Records from a data source:
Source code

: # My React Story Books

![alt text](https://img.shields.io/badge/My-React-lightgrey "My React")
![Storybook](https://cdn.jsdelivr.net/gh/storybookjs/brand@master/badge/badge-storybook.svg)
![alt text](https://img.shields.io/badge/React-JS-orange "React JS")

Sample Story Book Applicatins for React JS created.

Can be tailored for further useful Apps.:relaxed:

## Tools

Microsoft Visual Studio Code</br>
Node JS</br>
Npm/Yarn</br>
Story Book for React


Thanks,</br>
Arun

PROBLEM DETAILS — Copy every line in the data above that has the string "https" in it.

SOLUTION BELOW —
![alt text](https://img.shields.io/badge/My-React-lightgrey "My React")
![Storybook](https://cdn.jsdelivr.net/gh/storybookjs/brand@master/badge/badge-storybook.svg)
![alt text](https://img.shields.io/badge/React-JS-orange "React JS")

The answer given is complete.